Having tried to buy a major core semiconductor company and been rebuffed, buying ARMH (through a state-owned enterprise) would’ve struck a nerve. Buying the crown jewels of the internet would’ve ruffled feathers with the Western world.
It also would’ve come at a hefty price.
So instead, it used SoftBank as its proxy.
SoftBank = China
Recall that SoftBank specializes in telecommunications and the internet. Same with their key asset, Alibaba. Why would they want to buy a major semiconductor company? Why, with $89 billion in debt, is Softbank adding another $31 billion? And who would be willing to lend them that type of money?
The answer: Softbank is not buying ARMH for themselves.
One possibility is that Softbank on its own is front-running a bigger China budget. That $10 billion budget is not even table stakes at the big tables. Perhaps, with its strong insight into the Chinese business and political world, Softbank is anticipating that more funds will be made available – which they want to be able to take advantage.
Or perhaps Softbank was tapped to be the buyer, but not the ultimate buyer. After all, who is lending them the $31 billion to close the deal? Especially when they can’t come close to servicing their current debt load.

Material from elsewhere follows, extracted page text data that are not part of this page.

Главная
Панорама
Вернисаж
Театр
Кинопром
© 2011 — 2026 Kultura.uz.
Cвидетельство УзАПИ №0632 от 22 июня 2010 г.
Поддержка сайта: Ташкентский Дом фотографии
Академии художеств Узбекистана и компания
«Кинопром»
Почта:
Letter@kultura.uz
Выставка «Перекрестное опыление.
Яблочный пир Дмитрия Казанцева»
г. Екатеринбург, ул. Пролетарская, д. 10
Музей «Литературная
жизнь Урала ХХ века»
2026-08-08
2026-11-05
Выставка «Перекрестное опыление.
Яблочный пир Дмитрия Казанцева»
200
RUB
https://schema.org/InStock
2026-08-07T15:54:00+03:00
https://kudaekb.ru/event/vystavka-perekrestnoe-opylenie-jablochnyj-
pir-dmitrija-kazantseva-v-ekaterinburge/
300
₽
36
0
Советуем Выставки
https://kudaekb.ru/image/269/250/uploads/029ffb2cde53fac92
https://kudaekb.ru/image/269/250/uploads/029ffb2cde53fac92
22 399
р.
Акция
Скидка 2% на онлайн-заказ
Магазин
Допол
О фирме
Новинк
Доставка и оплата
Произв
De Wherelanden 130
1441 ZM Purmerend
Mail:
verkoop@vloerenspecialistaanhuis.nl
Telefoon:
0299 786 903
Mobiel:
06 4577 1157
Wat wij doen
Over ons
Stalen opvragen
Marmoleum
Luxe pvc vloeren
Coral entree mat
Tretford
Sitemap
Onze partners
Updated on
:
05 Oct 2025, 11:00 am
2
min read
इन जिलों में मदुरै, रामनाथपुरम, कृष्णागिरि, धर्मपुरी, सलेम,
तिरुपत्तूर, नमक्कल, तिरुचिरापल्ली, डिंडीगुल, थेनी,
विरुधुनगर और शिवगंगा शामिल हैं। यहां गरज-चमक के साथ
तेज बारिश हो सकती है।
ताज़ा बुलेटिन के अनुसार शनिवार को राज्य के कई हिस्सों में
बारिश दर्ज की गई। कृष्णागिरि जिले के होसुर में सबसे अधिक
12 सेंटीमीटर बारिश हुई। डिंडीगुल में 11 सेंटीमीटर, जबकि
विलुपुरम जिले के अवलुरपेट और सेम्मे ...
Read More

The Chinese banks have the money.
Softbank will earn a lot of political credits for doing the Chinese government a favor in its effort to ramp-up a semiconductor company.
Don’t be surprised if we see an announcement in a year or two that ARMH is up for sale and the buyer is a major Chinese company.
This was a brilliant move by the Chinese. They are making a play to buy the most important company in the world.
It is a death-blow to Taiwan. Literally.
If ARMH goes to China, Taiwan’s semiconductor economy will rapidly unwind because China will have all the leverage to force more on-shoring (domestic business.)
How to play this: This deal likely won’t happen. Far too many players in the ecosystem want to block it. While ARMH is based in the U.K., Silicon Valley has a strong and vocal lobbying group. And given the impact on Taiwan’s future, perhaps the Ambassador to the U.K. is meeting with his counterparts to review the deal. (Which will be interesting in and of itself – whose leverage is strongest with the U.K.)
This sets up two possible and opposing scenarios:
1) ARMH price drops because the deal gets blocked. Or;
2) ARMH price surges because a competing offer gets placed.
Personally, I am selling and booking profits now. Any counter-offer will be only slightly above Softbank’s whereas there is a real risk of watching the whole deal fall apart.
KEY POINT: China is making a stealth play for ARMH – one of the most important companies in the world. It is using SoftBank as a proxy to catch up to its Asian neighbors – Taiwan and South Korea – to compete in the semiconductor industry. Don’t be surprised if ARMH is up for sale in the next two years… and a Chinese company sweeps it up. But it is also likely that the deal won’t go through in the first place. Too many “players” are at risk if the Chinese get hold of ARMH.